Your objective: Which rows below contain the string "sind"? Locate them, treating uppercase and lowercase as different, and copy each one in full.

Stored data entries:
══════════

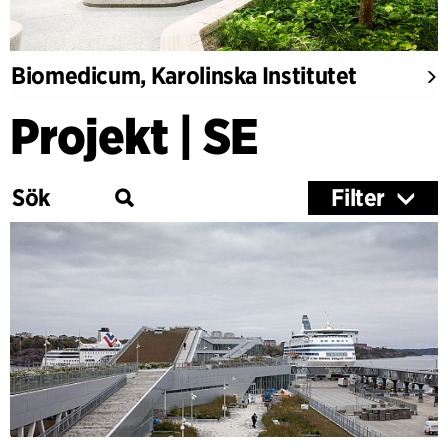
Biomedicum, Karolinska Institutet
Projekt | SE
Filter
Kategori
Utbildning
Kultur
Hälsa
Forskning
Träbyggnader
Kontor & Kommersiellt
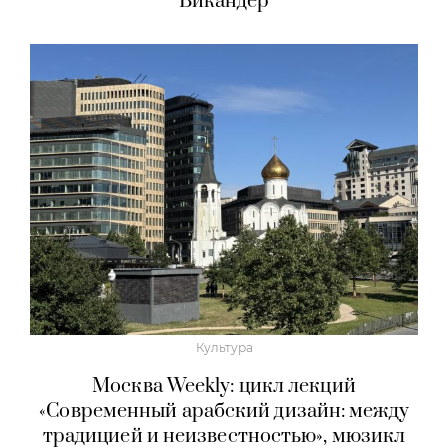
Викандер
Культура
Москва Weekly: цикл лекций
«Современный арабский дизайн: между
традицией и неизвестностью», мюзикл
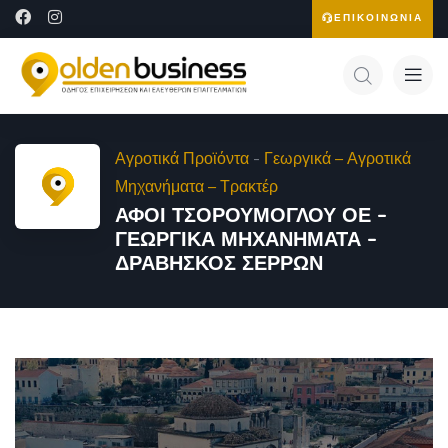
ΕΠΙΚΟΙΝΩΝΙΑ
Αγροτικά Προϊόντα
-
Γεωργικά – Αγροτικά
Μηχανήματα – Τρακτέρ
ΑΦΟΙ ΤΣΟΡΟΥΜΟΓΛΟΥ ΟΕ –
ΓΕΩΡΓΙΚΑ ΜΗΧΑΝΗΜΑΤΑ –
ΔΡΑΒΗΣΚΟΣ ΣΕΡΡΩΝ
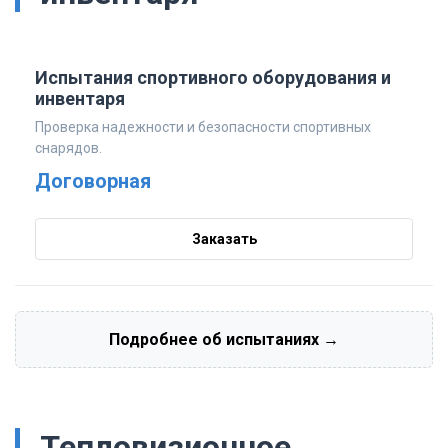
Испытания спортивного оборудования и
инвентаря
Проверка надежности и безопасности спортивных
снарядов.
Договорная
Заказать
Подробнее об испытаниях →
Тепловизионное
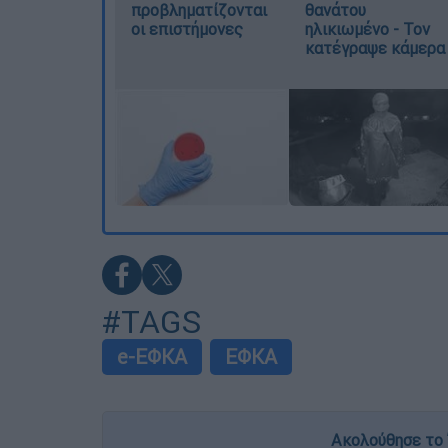
προβληματίζονται
θανάτου
οι επιστήμονες
ηλικιωμένο - Τον
κατέγραψε κάμερα
#TAGS
e-ΕΦΚΑ
ΕΦΚΑ
Ακολούθησε το 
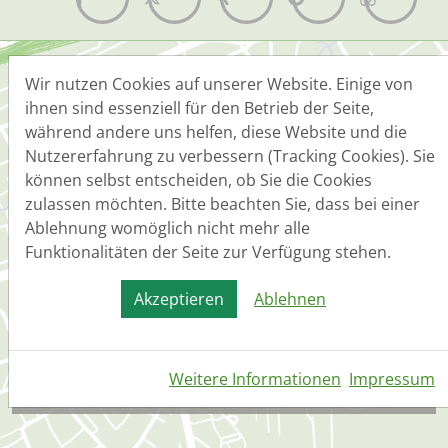
Wir nutzen Cookies auf unserer Website. Einige von
ihnen sind essenziell für den Betrieb der Seite,
Sangerhäuser Arbeitsvermittlung
während andere uns helfen, diese Website und die
Nutzererfahrung zu verbessern (Tracking Cookies). Sie
und Personalberatung
können selbst entscheiden, ob Sie die Cookies
Alte Promenade 45
zulassen möchten. Bitte beachten Sie, dass bei einer
06526
,
Sangerhausen
Ablehnung womöglich nicht mehr alle
Sachsen-Anhalt
,
Deutschland
Funktionalitäten der Seite zur Verfügung stehen.
Kontakt
Akzeptieren
Ablehnen
(0 34 64) 54 35 45
(01 74) 24 75 003
(0 34 64) 54 35 53
info@sav-p.de
Weitere Informationen
Impressum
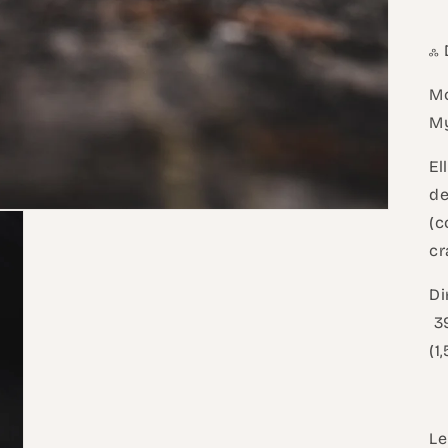
ஃ 
Mo
My
El
de
(c
cr
Di
39
(1
Le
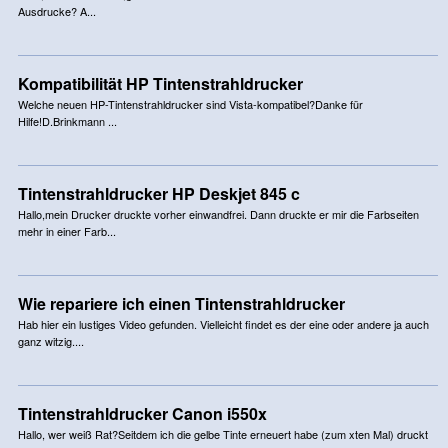
Ausdrucke? A...
Kompatibilität HP Tintenstrahldrucker
Welche neuen HP-Tintenstrahldrucker sind Vista-kompatibel?Danke für
Hilfe!D.Brinkmann ...
Tintenstrahldrucker HP Deskjet 845 c
Hallo,mein Drucker druckte vorher einwandfrei. Dann druckte er mir die Farbseiten
mehr in einer Farb...
Wie repariere ich einen Tintenstrahldrucker
Hab hier ein lustiges Video gefunden. Vielleicht findet es der eine oder andere ja auch
ganz witzig....
Tintenstrahldrucker Canon i550x
Hallo, wer weiß Rat?Seitdem ich die gelbe Tinte erneuert habe (zum xten Mal) druckt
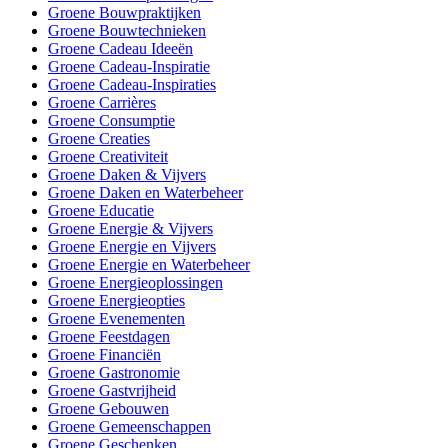
Groene Bouwpraktijken
Groene Bouwtechnieken
Groene Cadeau Ideeën
Groene Cadeau-Inspiratie
Groene Cadeau-Inspiraties
Groene Carrières
Groene Consumptie
Groene Creaties
Groene Creativiteit
Groene Daken & Vijvers
Groene Daken en Waterbeheer
Groene Educatie
Groene Energie & Vijvers
Groene Energie en Vijvers
Groene Energie en Waterbeheer
Groene Energieoplossingen
Groene Energieopties
Groene Evenementen
Groene Feestdagen
Groene Financiën
Groene Gastronomie
Groene Gastvrijheid
Groene Gebouwen
Groene Gemeenschappen
Groene Geschenken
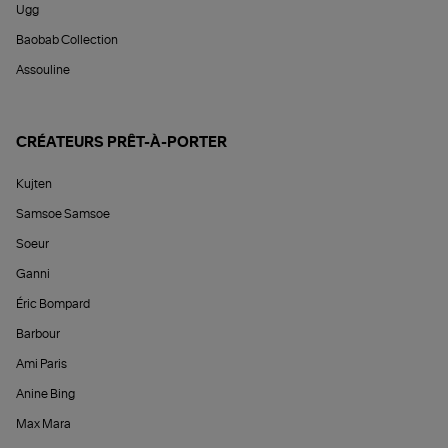
Ugg
Baobab Collection
Assouline
CRÉATEURS PRÊT-À-PORTER
Kujten
Samsoe Samsoe
Soeur
Ganni
Éric Bompard
Barbour
Ami Paris
Anine Bing
Max Mara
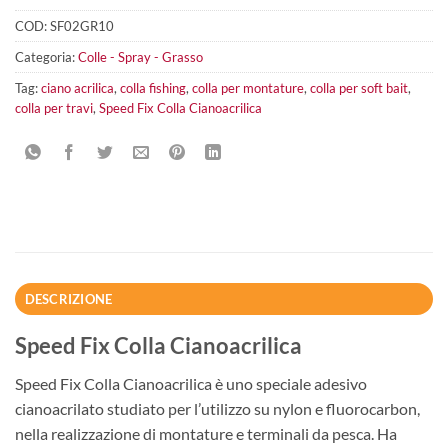
COD:
SF02GR10
Categoria:
Colle - Spray - Grasso
Tag:
ciano acrilica
,
colla fishing
,
colla per montature
,
colla per soft bait
,
colla per travi
,
Speed Fix Colla Cianoacrilica
DESCRIZIONE
Speed Fix Colla Cianoacrilica
Speed Fix Colla Cianoacrilica è uno speciale adesivo
cianoacrilato studiato per l’utilizzo su nylon e fluorocarbon,
nella realizzazione di montature e terminali da pesca. Ha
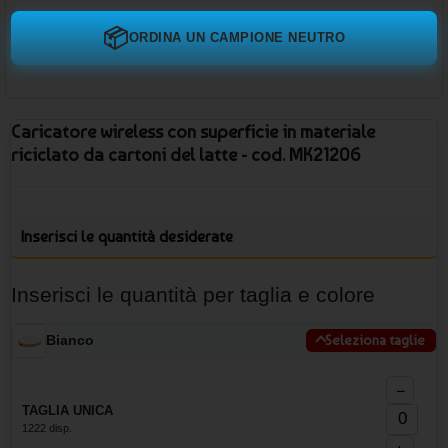
📦
ORDINA UN CAMPIONE NEUTRO
Caricatore wireless con superficie in materiale
riciclato da cartoni del latte - cod. MK21206
Inserisci le quantità desiderate
Inserisci le quantità per taglia e colore
Bianco
Seleziona taglie
−
TAGLIA UNICA
1222 disp.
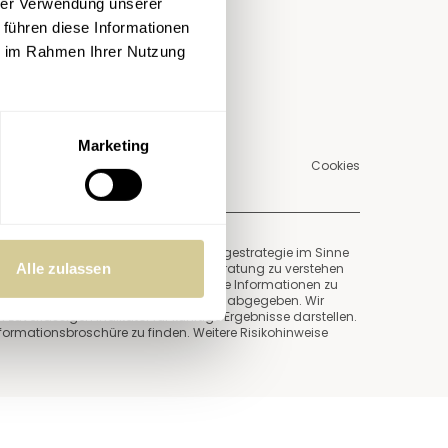
hrer Verwendung unserer
 führen diese Informationen
ie im Rahmen Ihrer Nutzung
Marketing
Cookies
hlung und keinen Vorschlag einer Anlagestrategie im Sinne
Alle zulassen
 Anlageempfehlung und/oder Anlageberatung zu verstehen
und ausschließlich als unverbindliche Informationen zu
n ausschließlich an die Öffentlichkeit abgegeben. Wir
verlässigen Indikator für künftige Ergebnisse darstellen.
Informationsbroschüre zu finden. Weitere Risikohinweise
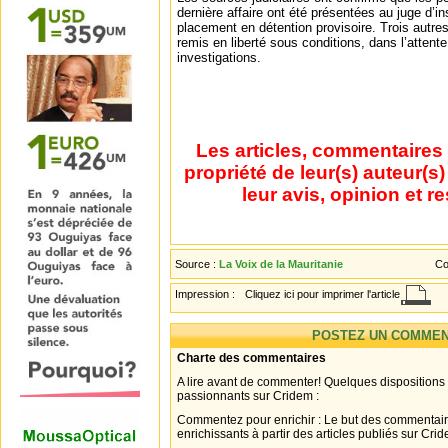
dernière affaire ont été présentées au juge d’in
placement en détention provisoire. Trois autre
remis en liberté sous conditions, dans l’attent
investigations.
Les articles, commentaires 
propriété de leur(s) auteur(s
leur avis, opinion et r
Source :
La Voix de la Mauritanie
Co
Impression :
Cliquez ici pour imprimer l'article
POSTEZ UN COMMEN
Charte des commentaires
A lire avant de commenter! Quelques dispositions
passionnants sur Cridem :
Commentez pour enrichir : Le but des commentair
enrichissants à partir des articles publiés sur Cri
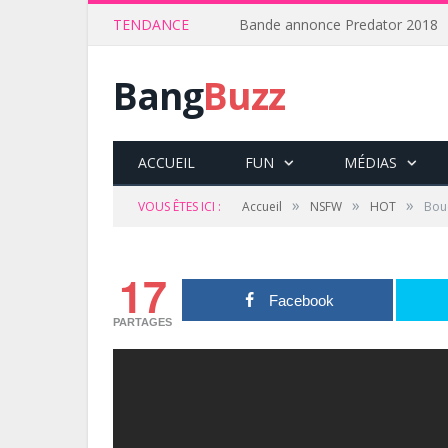
TENDANCE
Bande annonce Predator 2018
Bang
Buzz
ACCUEIL
FUN
MÉDIAS
»
»
»
VOUS ÊTES ICI :
Accueil
NSFW
HOT
Bou
17
Facebook
PARTAGES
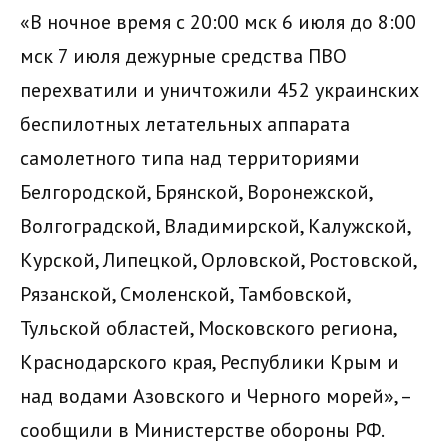
«В ночное время с 20:00 мск 6 июля до 8:00
мск 7 июля дежурные средства ПВО
перехватили и уничтожили 452 украинских
беспилотных летательных аппарата
самолетного типа над территориями
Белгородской, Брянской, Воронежской,
Волгоградской, Владимирской, Калужской,
Курской, Липецкой, Орловской, Ростовской,
Рязанской, Смоленской, Тамбовской,
Тульской областей, Московского региона,
Краснодарского края, Республики Крым и
над водами Азовского и Черного морей», –
сообщили в Министерстве обороны РФ.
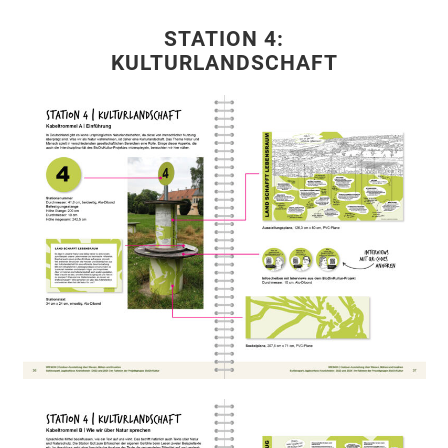
STATION 4:
KULTURLANDSCHAFT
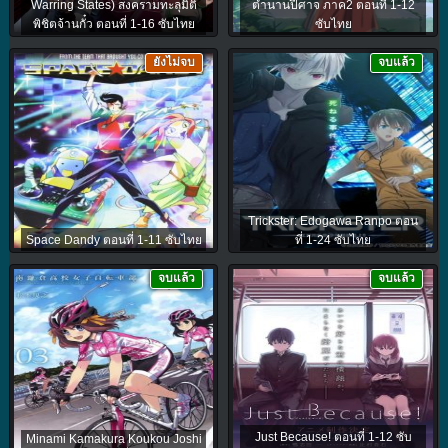
Warring States) สงครามทะลุมิติ
ตำนานปีศาจ ภาค2 ตอนที่ 1-12
พิชิตจ้านกั๋ว ตอนที่ 1-16 ซับไทย
ซับไทย
ยังไม่จบ
จบแล้ว
Trickster: Edogawa Ranpo ตอน
Space Dandy ตอนที่ 1-11 ซับไทย
ที่ 1-24 ซับไทย
จบแล้ว
จบแล้ว
Just Because! ตอนที่ 1-12 ซับ
Minami Kamakura Koukou Joshi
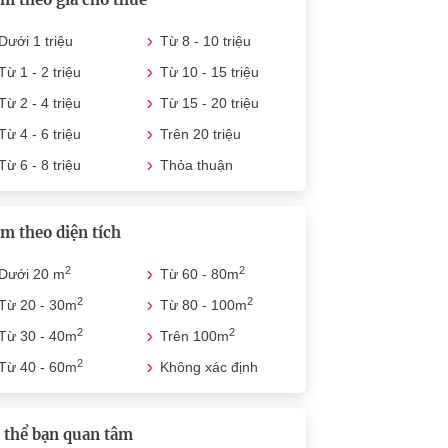
Dưới 1 triệu
Từ 8 - 10 triệu
Từ 1 - 2 triệu
Từ 10 - 15 triệu
Từ 2 - 4 triệu
Từ 15 - 20 triệu
Từ 4 - 6 triệu
Trên 20 triệu
Từ 6 - 8 triệu
Thỏa thuận
m theo diện tích
2
2
Dưới 20 m
Từ 60 - 80m
2
2
Từ 20 - 30m
Từ 80 - 100m
2
2
Từ 30 - 40m
Trên 100m
2
Từ 40 - 60m
Không xác định
 thể bạn quan tâm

══════════

Finished task:
ihnen sind essenziell für den Betrieb der Seite,
Welche neuen HP-Tintenstrahldrucker sind Vista-kompatibel?Danke für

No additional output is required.